Which lines in the data below contain the word "value"? Pick out each of those lines and copy it in full.

§ **Data**:
"""

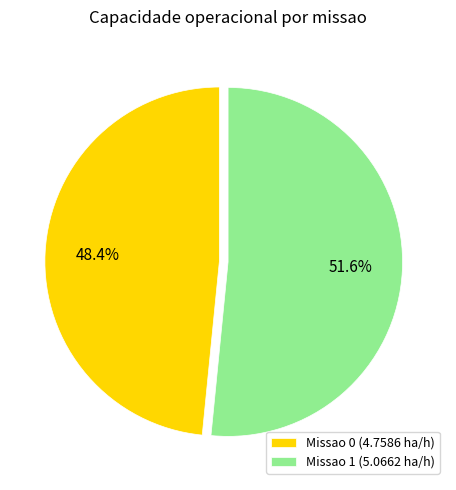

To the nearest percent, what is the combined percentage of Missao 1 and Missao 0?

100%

"""
"""

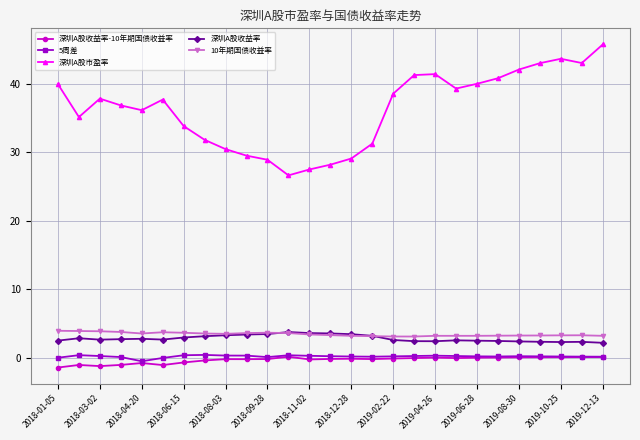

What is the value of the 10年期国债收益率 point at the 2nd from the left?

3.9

"""
"""

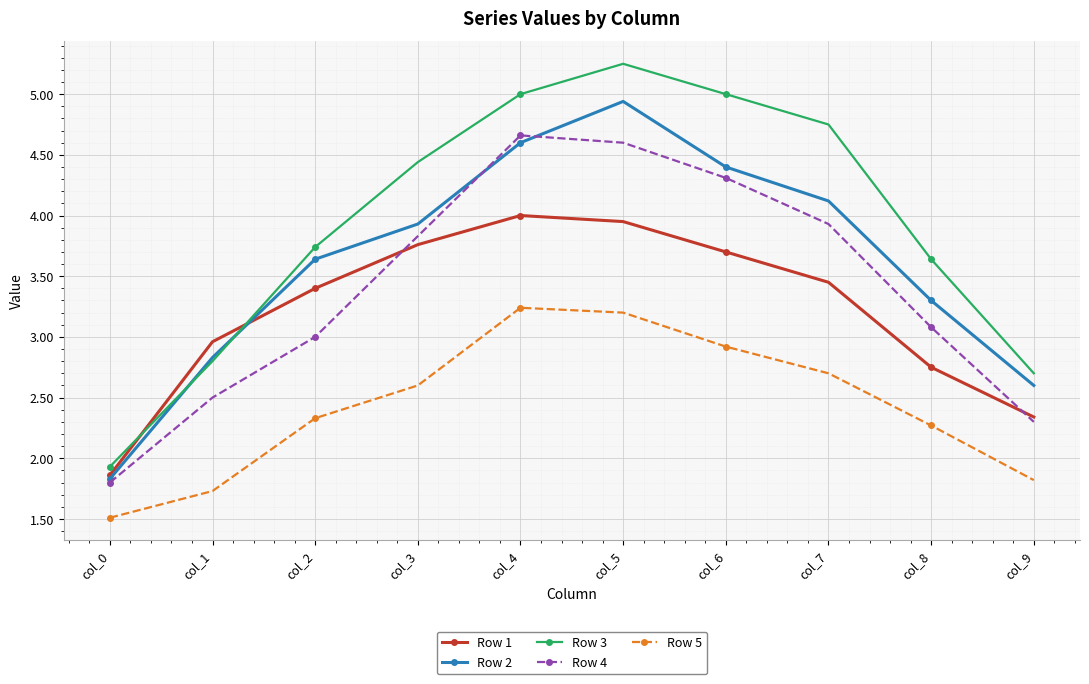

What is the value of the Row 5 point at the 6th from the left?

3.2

"""

§ **Solution**:
What is the value of the 10年期国债收益率 point at the 2nd from the left?
What is the value of the Row 5 point at the 6th from the left?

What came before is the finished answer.